# Just got a new cat



## Infamousd23 (Mar 6, 2014)

Hi, I'm Dan. A few weeks ago i lost my 16 year old cat. While I can't say I am fully over that loss, I figured it would be best to get a new cat... so last week I was fortunate enough to run into "nameless kitty" (reportedly a Birman). It has been years since I had a young cat, but I am impressed how much personality she is showing even after being dumped in the pound suddenly last month. She is much different than any cat I have ever had, but she is shaping up to be a heck of a roomie. Now if I can only figure out a name for her...


----------



## marie73 (Jul 12, 2006)

Welcome!

I'm so sorry about your other kitty.

Your new girl is gorgeous.
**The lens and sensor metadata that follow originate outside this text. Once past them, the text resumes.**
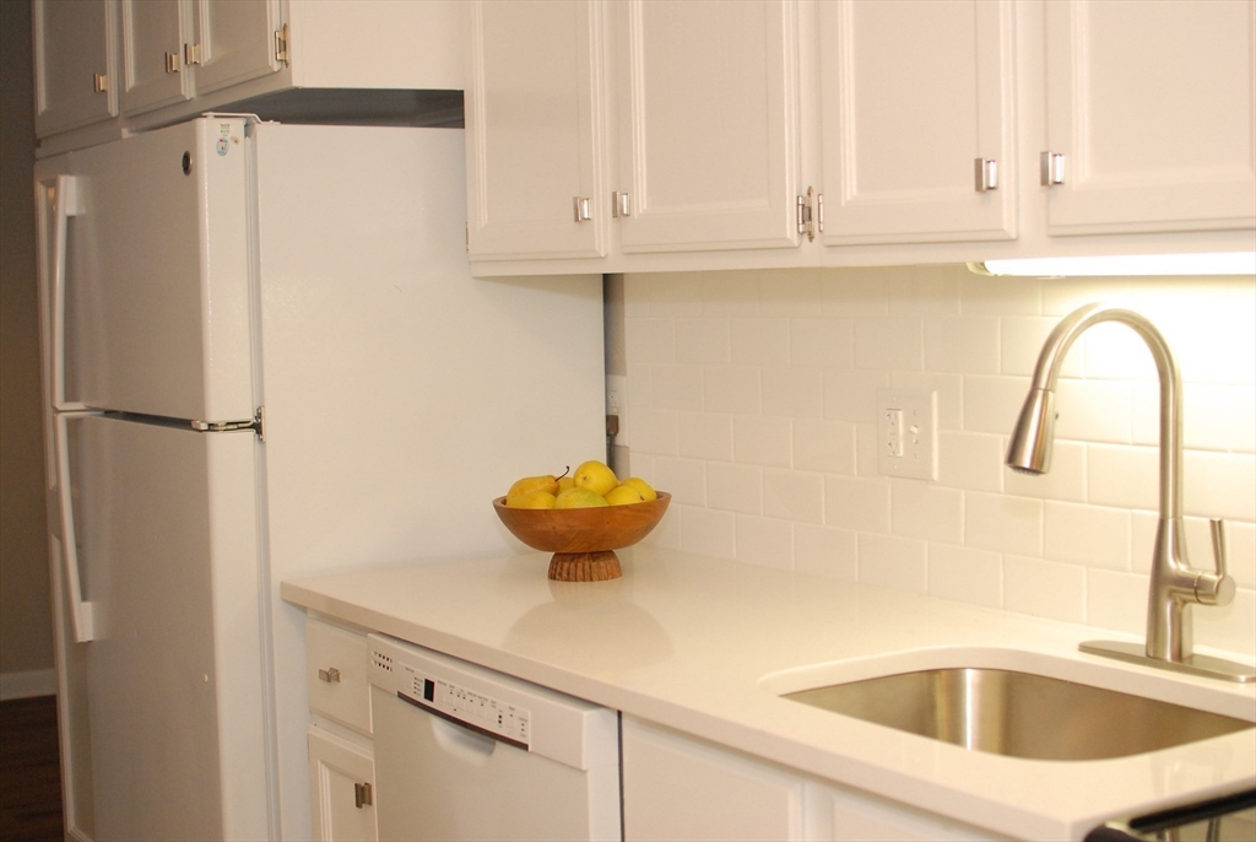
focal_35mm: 52
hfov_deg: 37.8
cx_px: 628
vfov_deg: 25.8
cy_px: 421
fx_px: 1834
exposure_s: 1/125
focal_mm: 35
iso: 640
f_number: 2.8
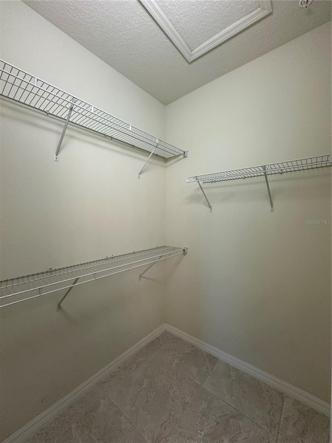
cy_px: 222
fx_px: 179
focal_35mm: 14
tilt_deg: -0.6
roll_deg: -0.1
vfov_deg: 102.1
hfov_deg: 85.7
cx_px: 166
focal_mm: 2.22
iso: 200
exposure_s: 1/120
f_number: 2.2
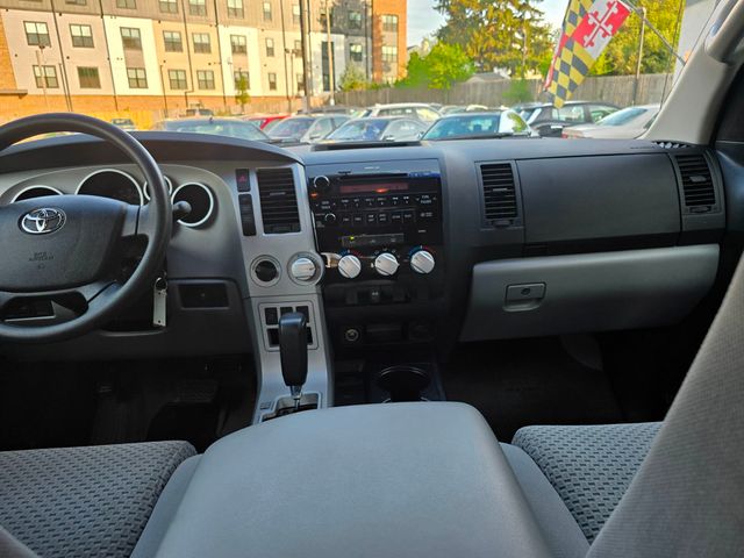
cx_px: 372
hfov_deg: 73.9
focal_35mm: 23
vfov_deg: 58.9
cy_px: 279
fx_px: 494
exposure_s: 1/180
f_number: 1.7
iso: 64
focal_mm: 6.3
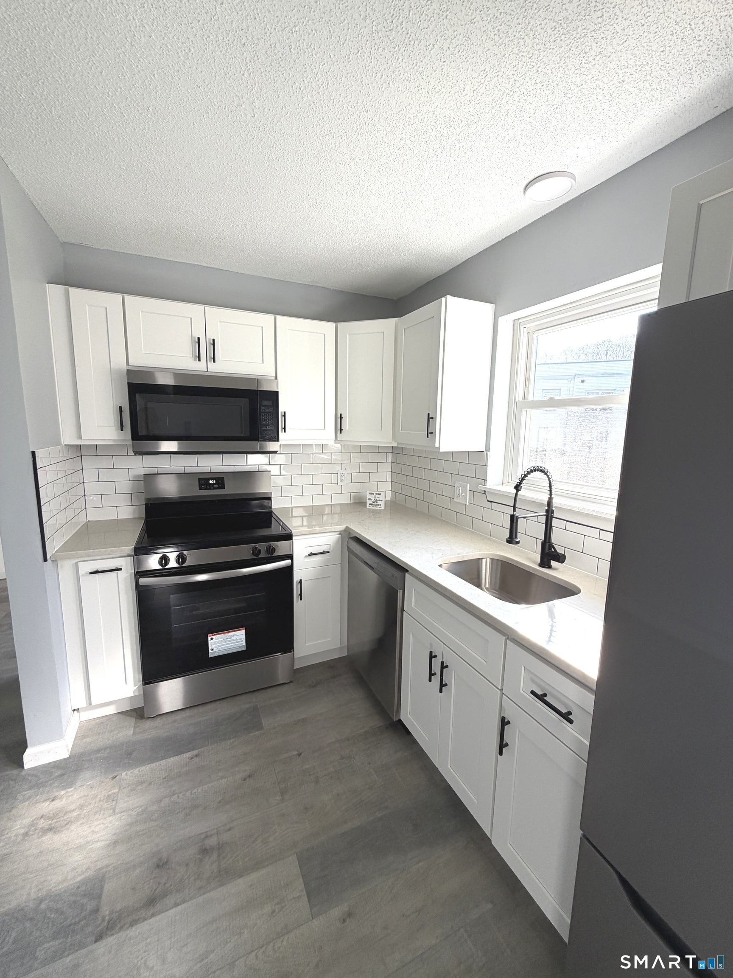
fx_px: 395
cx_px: 366
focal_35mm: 14
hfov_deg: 85.7
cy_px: 489
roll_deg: -1.7
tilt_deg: -6.9
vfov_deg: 102.1
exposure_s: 1/121
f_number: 2.2
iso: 64
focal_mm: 2.22
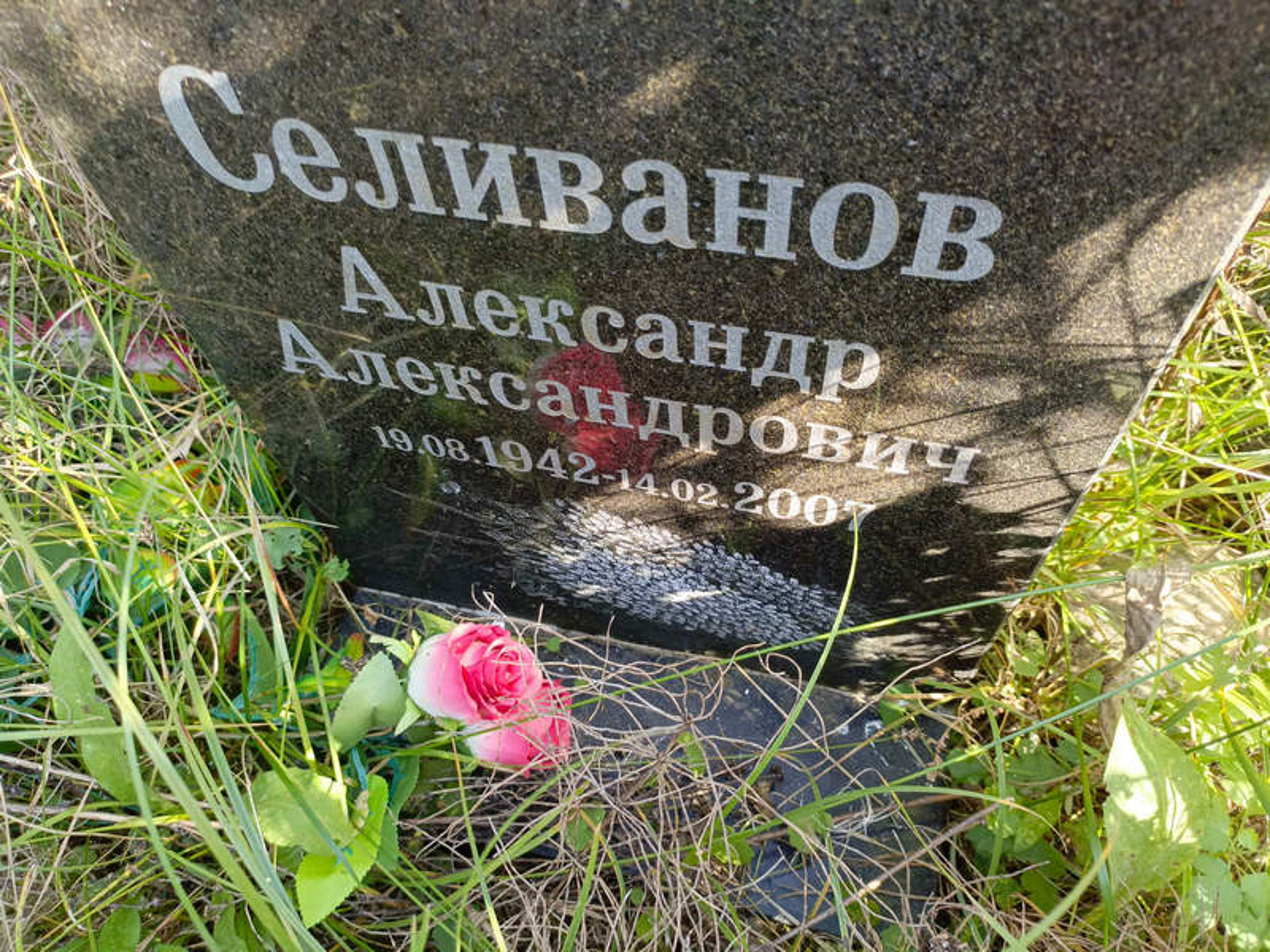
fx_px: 917
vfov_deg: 54.9
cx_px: 635
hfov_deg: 69.4
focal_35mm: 25
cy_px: 476
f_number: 1.69
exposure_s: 1/100
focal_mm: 4.76
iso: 281
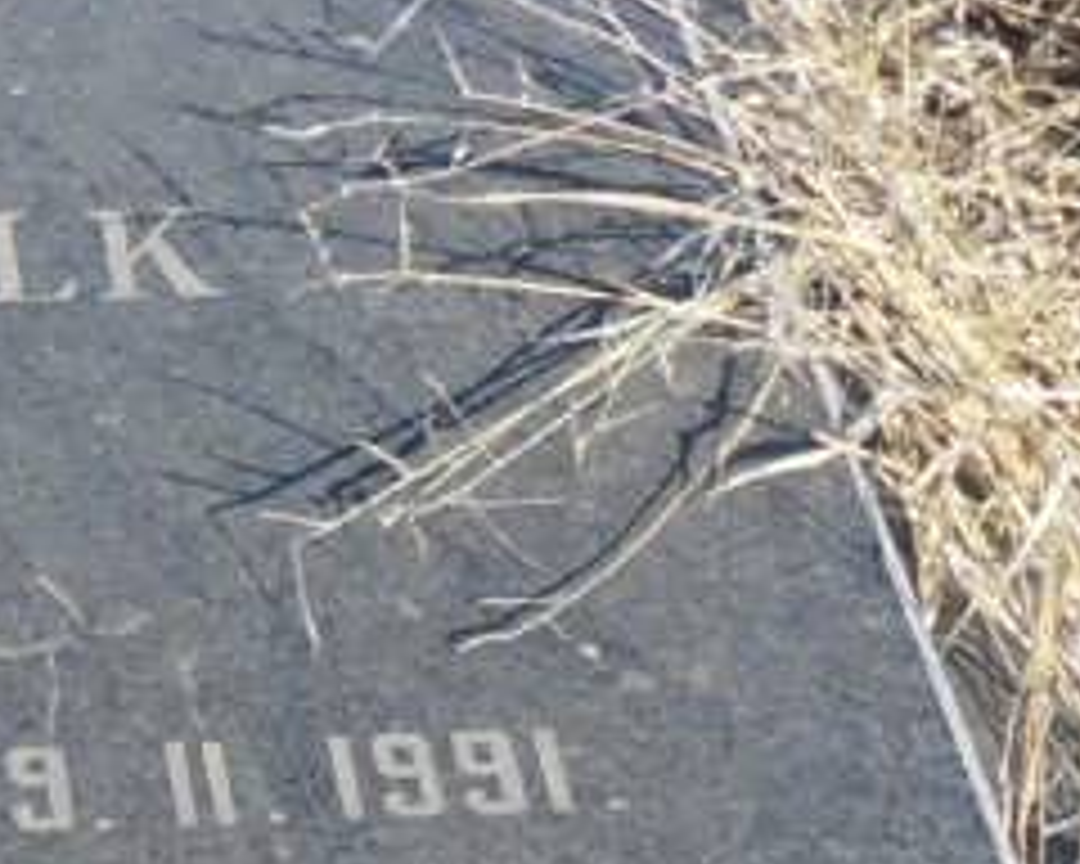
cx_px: -90
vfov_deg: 11.5
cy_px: 968
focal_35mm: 132
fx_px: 4219
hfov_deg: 14.3
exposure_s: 1/490
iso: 80
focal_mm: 4.9
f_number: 3.5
Not a Birman, though (they have white feet, second from the left in my signature). Maybe Balinese?


----------



## 10cats2dogs (Jun 16, 2013)

Hi and Welcome! Gorgeous Cat!


----------



## spirite (Jul 31, 2012)

I'm so sorry for your loss. 

It looks, though, that you've got a new, beautiful companion - just needs a name now! Do you have any in mind?


----------



## Marcia (Dec 26, 2010)

I'm am terribly sorry for your loss of your senior cat. I'm sure you had a wonderful life together. 

I love the name game thing!! How about Bali, or Bella, or Neisie (all takes on Balinese).


----------



## howsefrau32 (Mar 6, 2013)

I'm so sorry for the loss of your 16 year old kitty. I hope your new kitty can help heal your heart in time. I do think it helps when you have a loss to get another cat, not because you are trying to replace them, but just like I said, to help heal your heart. 

I am the worst at naming cats. It takes me forever, because I always try to come up with a name that fits the personality. Then my kids, who are teens and adults, end up naming them. I did recently take in a stray though, and came up with the name Pippa, all by myself (well yeah, it was after Pippa Middleton but I've never met a cat named Pippa so I thought it was original  ) I'd say let her have a week or so and maybe something will jump out at you. She is very beautiful, so she looks like she should have a beautiful, elegant, feminine name. She is just gorgeous. Welcome to the forum


----------



## BrittyBear (Feb 4, 2014)

Im sorry for your loss 

Such a pretty kitty! Looks more siamese-ish o.o long haired siamese? XD who knows? 

Lolz she looks like a Sasha to me xD


----------



## NebraskaCat (Jan 15, 2013)

The pic is labeled 'Lil Cocoa'. I like that name.


----------



## marie73 (Jul 12, 2006)

I like *Bella* or *Coco*.


----------



## Jetlaya67 (Sep 26, 2012)

What a beauty you have there! I vote for Princess, she looks like one.


----------



## Heather72754 (Nov 1, 2013)

She does look like a Sasha BrittyBear, I like that one too!

Or how about Java or Latte? I'm just going with the coffee/creamy type name because of her color. You could always go with Cappucino, but it might be a bit long lol.


----------



## Infamousd23 (Mar 6, 2014)

Thanks for the words of welcome everyone. I realize that Birmans should have white feet, and have heard from some that they don't have to have white paws, others say they do. Regardless, this is a pretty cool ball of fuzz - I have considered that she could be Balinese, but she doesn't seem too hyper, and is rather quiet (she just chirps and has a soft meow). I really don't know anything about Balinese cats though. 
Names I am considering: Cocoa, Mocha, Cyd, Bonkers the Cat, Kate or Banzai


----------



## BrittyBear (Feb 4, 2014)

Mocha is a cute name ^_^ so is Cocoa!


----------



## spirite (Jul 31, 2012)

I like Cyd too.  (after Cyd Charisse? kitty does have that dancer's body, after all )


----------



## jusjim (Jun 30, 2009)

I named Zenobi (RI P) after Queen Zenobia of Palmyra by dropping the last vowel. I thought maybe you could search for a royal name and do something similar.

Somebody suggested cappucino. Shorten that, modify it, and you could get "Chino".

My sympathy over the loss of your cat. Losing Zenobi was one of the hardest moments of my life. I now have a large photo of her as background for my desktop.


----------